Bread wheat’s large and complex genome is revealed




Analysis of the genome of one of world’s ‘big three’ food crops provides clues to better breeding, higher yield

Bread wheat (Triticum aestivum) is one of the “big three” globally important crops, accounting for 20% of the calories consumed by people. Fully 35% of the world’s 7 billion people depend on this staple crop for survival. Now an international team of scientists, including a group from Cold Spring Harbor Laboratory (CSHL), has completed the first comprehensive analysis of its full genome.

The study reveals the evolution of bread wheat from ancestral strains through to its current domesticated form. Due to the complexity of the plant’s genome the analysis proved a technically challenging.  But the potential payoff is large: developing new strategies for breeding and improving wheat crops.

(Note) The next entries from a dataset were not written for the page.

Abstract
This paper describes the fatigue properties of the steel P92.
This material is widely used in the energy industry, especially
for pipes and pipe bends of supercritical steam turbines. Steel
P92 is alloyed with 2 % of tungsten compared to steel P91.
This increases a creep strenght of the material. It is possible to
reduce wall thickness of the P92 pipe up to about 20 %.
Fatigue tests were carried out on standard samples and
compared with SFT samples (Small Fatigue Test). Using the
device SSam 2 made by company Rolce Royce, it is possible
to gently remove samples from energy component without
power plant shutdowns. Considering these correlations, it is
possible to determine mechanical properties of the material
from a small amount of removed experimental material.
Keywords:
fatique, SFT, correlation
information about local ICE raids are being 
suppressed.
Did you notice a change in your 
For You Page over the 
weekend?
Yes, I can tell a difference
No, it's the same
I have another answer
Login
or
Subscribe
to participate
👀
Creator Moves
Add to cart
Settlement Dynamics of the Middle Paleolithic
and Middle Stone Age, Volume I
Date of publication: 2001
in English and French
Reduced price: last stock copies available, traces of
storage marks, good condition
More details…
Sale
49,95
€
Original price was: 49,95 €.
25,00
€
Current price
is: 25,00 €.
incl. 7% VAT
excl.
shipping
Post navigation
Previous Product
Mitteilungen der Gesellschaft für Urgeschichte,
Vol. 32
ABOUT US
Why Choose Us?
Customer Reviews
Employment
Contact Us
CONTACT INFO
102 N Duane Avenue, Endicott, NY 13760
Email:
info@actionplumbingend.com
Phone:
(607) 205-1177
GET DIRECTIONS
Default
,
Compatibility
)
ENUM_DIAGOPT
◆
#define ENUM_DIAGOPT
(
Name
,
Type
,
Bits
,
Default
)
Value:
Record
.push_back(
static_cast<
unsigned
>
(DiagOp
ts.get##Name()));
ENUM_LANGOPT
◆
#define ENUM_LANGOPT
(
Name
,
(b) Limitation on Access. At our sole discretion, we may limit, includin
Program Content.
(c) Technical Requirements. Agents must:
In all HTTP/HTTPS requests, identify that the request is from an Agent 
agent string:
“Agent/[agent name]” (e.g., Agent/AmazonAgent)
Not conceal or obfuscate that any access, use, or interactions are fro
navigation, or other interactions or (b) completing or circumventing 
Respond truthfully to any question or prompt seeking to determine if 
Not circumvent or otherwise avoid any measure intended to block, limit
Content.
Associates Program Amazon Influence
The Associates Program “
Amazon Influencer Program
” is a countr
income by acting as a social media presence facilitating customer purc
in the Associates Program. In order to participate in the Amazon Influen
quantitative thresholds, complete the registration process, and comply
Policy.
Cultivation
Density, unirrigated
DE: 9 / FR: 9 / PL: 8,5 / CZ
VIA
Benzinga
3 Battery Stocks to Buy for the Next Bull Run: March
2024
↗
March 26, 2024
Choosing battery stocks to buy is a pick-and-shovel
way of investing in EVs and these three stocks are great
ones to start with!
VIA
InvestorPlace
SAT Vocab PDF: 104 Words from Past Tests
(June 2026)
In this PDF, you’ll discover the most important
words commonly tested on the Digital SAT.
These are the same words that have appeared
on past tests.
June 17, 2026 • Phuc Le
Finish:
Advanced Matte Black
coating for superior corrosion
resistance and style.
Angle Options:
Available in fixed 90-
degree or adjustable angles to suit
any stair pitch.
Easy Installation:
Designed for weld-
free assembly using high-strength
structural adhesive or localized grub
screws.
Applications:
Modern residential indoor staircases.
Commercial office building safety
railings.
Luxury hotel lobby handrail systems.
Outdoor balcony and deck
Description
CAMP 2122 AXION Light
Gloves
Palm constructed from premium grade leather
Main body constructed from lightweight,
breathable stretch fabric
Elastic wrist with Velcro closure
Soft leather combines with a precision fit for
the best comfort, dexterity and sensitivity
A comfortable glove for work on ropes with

A complex technical challenge

To put the huge size of the bread wheat genome into context, its constituent number of paired DNA bases, or nucleotides, totals 17,000,000,000 base-pairs (17 Gb).  This is about five times the amount of DNA in the human genome. However, as much as 80% of the bread wheat genome consists of repetitive sequences. Because of the way genomes are usually sequenced – by stitching together hundreds of millions or billions of tiny fractions of a full genome -- the bread wheat genome’s size makes it very hard to determine which part of the genome any particular sequence readout has come from, and whether it is a unique or repeat sequence.